Study material —
────────────────────

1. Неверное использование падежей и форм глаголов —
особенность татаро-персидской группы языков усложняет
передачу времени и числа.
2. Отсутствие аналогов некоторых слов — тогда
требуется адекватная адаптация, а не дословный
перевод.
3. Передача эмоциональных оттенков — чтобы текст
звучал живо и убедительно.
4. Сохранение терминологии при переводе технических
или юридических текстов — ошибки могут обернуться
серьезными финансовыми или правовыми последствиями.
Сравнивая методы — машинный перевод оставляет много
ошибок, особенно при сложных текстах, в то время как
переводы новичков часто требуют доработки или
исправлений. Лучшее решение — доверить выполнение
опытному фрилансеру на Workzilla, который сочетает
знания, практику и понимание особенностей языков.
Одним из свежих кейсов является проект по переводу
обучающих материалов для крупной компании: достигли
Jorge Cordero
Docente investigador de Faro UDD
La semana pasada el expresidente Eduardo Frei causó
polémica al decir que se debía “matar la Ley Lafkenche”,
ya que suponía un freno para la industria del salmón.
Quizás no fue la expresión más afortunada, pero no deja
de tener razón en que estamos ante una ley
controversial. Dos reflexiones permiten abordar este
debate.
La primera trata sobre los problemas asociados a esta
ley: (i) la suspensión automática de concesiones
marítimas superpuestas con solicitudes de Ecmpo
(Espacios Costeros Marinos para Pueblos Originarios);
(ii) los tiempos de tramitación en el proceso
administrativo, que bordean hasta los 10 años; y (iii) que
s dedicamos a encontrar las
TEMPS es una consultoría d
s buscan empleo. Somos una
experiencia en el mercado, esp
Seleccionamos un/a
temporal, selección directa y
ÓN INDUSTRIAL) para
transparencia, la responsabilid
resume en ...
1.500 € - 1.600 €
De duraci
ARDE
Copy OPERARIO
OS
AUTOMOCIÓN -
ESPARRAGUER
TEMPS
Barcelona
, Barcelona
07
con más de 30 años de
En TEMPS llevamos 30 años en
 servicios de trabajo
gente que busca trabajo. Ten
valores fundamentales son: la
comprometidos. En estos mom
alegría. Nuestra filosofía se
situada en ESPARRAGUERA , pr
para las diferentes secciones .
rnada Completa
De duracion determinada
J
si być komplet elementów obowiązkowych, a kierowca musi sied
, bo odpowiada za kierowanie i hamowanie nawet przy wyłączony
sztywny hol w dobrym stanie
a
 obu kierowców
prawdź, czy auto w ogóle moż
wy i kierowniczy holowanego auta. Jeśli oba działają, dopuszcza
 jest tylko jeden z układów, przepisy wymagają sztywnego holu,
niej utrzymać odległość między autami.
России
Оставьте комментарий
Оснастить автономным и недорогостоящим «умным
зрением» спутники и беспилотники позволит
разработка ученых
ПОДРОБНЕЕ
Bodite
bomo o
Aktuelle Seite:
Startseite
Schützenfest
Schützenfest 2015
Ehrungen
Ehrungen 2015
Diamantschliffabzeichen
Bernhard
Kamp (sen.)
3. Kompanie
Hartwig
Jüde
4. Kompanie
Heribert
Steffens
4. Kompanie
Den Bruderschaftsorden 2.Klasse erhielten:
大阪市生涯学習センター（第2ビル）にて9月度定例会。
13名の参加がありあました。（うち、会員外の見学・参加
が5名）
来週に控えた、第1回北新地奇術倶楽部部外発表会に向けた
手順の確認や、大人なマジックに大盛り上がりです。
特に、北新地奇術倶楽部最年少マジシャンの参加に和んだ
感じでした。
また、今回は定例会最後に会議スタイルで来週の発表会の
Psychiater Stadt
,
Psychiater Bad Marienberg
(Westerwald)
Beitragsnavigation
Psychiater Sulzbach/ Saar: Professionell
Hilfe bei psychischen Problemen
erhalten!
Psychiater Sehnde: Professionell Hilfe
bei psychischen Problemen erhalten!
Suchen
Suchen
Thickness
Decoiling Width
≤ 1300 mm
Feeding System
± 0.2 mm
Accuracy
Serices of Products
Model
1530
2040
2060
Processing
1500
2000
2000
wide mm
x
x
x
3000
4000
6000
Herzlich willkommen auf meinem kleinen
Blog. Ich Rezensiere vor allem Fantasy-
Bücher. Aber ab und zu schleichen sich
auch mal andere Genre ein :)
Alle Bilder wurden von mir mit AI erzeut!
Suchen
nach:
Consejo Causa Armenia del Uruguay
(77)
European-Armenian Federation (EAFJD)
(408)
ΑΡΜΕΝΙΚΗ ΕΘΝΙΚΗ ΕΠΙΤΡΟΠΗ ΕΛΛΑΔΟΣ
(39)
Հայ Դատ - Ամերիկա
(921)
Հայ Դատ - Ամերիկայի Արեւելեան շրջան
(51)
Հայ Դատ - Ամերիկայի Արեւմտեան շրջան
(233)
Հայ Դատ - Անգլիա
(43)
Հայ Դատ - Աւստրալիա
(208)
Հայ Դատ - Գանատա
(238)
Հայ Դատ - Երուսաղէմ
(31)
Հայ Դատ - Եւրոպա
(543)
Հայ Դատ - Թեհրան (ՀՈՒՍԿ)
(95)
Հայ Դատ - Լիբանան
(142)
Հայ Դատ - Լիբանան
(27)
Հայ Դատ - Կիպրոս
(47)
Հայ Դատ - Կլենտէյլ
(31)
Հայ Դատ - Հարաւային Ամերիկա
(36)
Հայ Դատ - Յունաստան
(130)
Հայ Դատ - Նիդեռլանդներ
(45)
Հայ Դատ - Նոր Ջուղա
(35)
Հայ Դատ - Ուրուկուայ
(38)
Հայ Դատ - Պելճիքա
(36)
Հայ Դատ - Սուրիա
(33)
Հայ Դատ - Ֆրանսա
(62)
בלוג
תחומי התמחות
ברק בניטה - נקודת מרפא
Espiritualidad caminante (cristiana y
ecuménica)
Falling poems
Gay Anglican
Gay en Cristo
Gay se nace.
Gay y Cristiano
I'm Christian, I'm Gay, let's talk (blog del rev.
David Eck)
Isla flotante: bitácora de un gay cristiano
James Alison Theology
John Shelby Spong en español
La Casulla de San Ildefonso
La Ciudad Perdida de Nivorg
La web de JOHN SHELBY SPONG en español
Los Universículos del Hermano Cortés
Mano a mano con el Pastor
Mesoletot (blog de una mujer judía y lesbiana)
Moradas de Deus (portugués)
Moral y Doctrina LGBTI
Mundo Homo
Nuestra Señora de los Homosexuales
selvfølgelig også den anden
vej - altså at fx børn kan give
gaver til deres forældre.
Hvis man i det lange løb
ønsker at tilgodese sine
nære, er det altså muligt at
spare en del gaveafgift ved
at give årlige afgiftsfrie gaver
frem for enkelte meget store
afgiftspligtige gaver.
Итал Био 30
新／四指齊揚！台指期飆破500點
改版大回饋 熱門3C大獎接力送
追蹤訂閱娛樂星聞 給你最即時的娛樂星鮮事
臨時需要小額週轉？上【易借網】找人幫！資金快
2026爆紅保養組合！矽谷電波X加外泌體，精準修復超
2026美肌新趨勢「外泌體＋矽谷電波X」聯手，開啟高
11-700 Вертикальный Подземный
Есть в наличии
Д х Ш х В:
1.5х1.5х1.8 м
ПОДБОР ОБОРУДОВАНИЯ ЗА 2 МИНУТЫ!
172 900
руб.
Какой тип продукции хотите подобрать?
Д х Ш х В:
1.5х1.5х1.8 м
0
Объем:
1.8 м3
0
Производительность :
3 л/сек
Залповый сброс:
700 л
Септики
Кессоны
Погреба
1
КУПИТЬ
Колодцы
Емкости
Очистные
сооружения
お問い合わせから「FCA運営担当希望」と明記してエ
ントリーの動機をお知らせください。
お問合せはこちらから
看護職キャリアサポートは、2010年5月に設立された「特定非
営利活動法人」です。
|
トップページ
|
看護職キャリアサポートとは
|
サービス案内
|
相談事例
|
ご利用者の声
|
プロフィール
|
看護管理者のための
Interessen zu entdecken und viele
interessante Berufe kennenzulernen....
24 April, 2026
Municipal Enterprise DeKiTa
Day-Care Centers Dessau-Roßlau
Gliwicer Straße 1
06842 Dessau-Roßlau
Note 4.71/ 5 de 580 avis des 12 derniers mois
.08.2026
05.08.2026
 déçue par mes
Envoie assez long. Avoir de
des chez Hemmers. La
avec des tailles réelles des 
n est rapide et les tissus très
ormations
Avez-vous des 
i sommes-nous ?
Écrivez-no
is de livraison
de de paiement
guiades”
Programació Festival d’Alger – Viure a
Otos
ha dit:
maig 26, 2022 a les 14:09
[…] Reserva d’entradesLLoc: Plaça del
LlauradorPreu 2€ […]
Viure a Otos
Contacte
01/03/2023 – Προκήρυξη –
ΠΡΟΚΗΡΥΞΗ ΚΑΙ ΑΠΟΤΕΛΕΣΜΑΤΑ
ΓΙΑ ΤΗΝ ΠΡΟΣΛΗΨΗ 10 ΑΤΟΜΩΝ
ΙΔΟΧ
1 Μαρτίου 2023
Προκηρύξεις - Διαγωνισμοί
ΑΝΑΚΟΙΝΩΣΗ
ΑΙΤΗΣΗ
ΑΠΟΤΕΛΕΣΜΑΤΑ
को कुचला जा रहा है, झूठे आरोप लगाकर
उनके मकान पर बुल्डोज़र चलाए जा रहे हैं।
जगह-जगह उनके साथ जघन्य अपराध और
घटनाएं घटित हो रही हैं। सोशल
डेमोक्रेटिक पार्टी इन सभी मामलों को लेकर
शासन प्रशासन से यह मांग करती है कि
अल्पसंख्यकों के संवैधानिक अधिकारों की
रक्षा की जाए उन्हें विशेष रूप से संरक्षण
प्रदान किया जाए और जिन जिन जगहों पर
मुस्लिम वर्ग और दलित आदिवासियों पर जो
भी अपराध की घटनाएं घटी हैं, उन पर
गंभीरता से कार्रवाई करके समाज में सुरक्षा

────────────────────

Work to be completed — Reproduce the records from their first line through the line containing "(ii) los tiempos de tramitación en el proceso", both included, with "автоматический перевод" substituted for "машинный перевод" and nothing else changed.

Output —
1. Неверное использование падежей и форм глаголов —
особенность татаро-персидской группы языков усложняет
передачу времени и числа.
2. Отсутствие аналогов некоторых слов — тогда
требуется адекватная адаптация, а не дословный
перевод.
3. Передача эмоциональных оттенков — чтобы текст
звучал живо и убедительно.
4. Сохранение терминологии при переводе технических
или юридических текстов — ошибки могут обернуться
серьезными финансовыми или правовыми последствиями.
Сравнивая методы — автоматический перевод оставляет много
ошибок, особенно при сложных текстах, в то время как
переводы новичков часто требуют доработки или
исправлений. Лучшее решение — доверить выполнение
опытному фрилансеру на Workzilla, который сочетает
знания, практику и понимание особенностей языков.
Одним из свежих кейсов является проект по переводу
обучающих материалов для крупной компании: достигли
Jorge Cordero
Docente investigador de Faro UDD
La semana pasada el expresidente Eduardo Frei causó
polémica al decir que se debía “matar la Ley Lafkenche”,
ya que suponía un freno para la industria del salmón.
Quizás no fue la expresión más afortunada, pero no deja
de tener razón en que estamos ante una ley
controversial. Dos reflexiones permiten abordar este
debate.
La primera trata sobre los problemas asociados a esta
ley: (i) la suspensión automática de concesiones
marítimas superpuestas con solicitudes de Ecmpo
(Espacios Costeros Marinos para Pueblos Originarios);
(ii) los tiempos de tramitación en el proceso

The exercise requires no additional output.